The data:
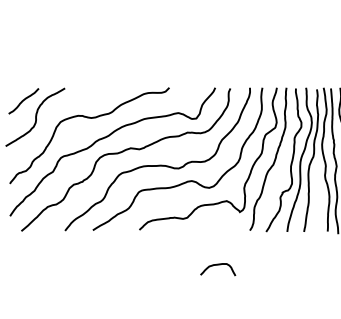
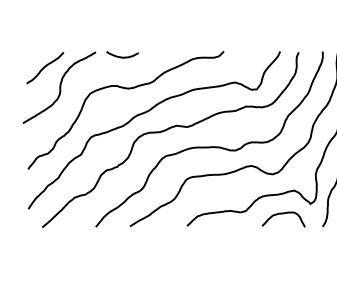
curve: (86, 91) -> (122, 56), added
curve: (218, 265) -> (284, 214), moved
...
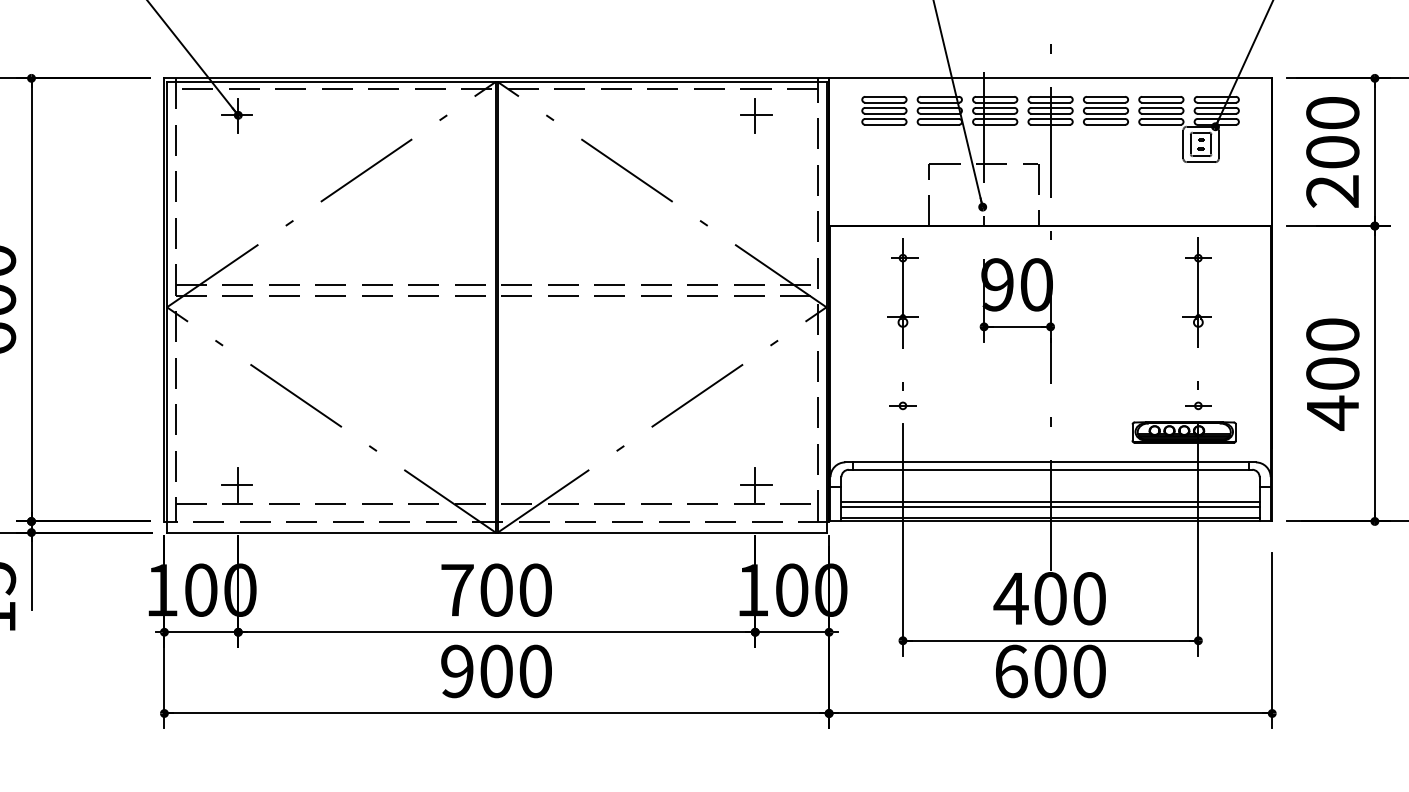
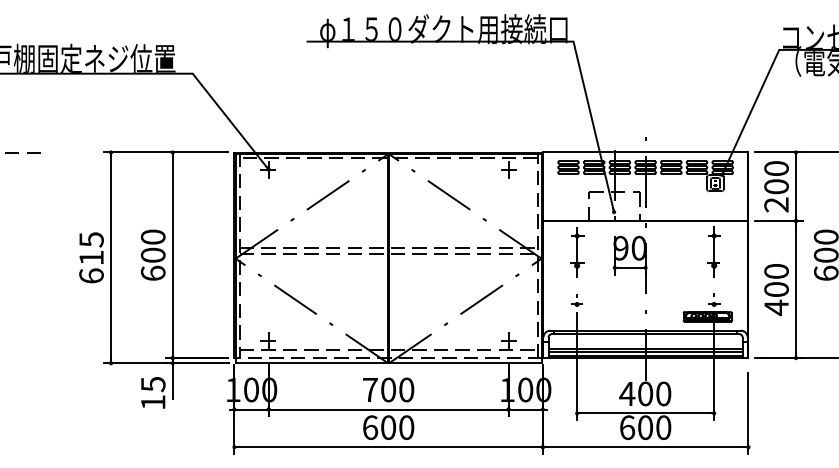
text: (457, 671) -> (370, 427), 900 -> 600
--
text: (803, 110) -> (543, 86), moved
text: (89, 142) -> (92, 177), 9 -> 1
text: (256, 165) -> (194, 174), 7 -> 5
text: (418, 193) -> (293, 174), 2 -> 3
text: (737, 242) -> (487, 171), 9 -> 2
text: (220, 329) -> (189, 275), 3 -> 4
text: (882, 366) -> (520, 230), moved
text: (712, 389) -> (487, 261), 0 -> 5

Written task: Take the lines above from the one containing "text: (89, 142) -> (92, 177), 9 -> 1" to the one containing "text: (712, 389) -> (487, 261), 0 -> 5" and retype them exactly, both ends included, with nothing added.

Solution to this task:
text: (89, 142) -> (92, 177), 9 -> 1
text: (256, 165) -> (194, 174), 7 -> 5
text: (418, 193) -> (293, 174), 2 -> 3
text: (737, 242) -> (487, 171), 9 -> 2
text: (220, 329) -> (189, 275), 3 -> 4
text: (882, 366) -> (520, 230), moved
text: (712, 389) -> (487, 261), 0 -> 5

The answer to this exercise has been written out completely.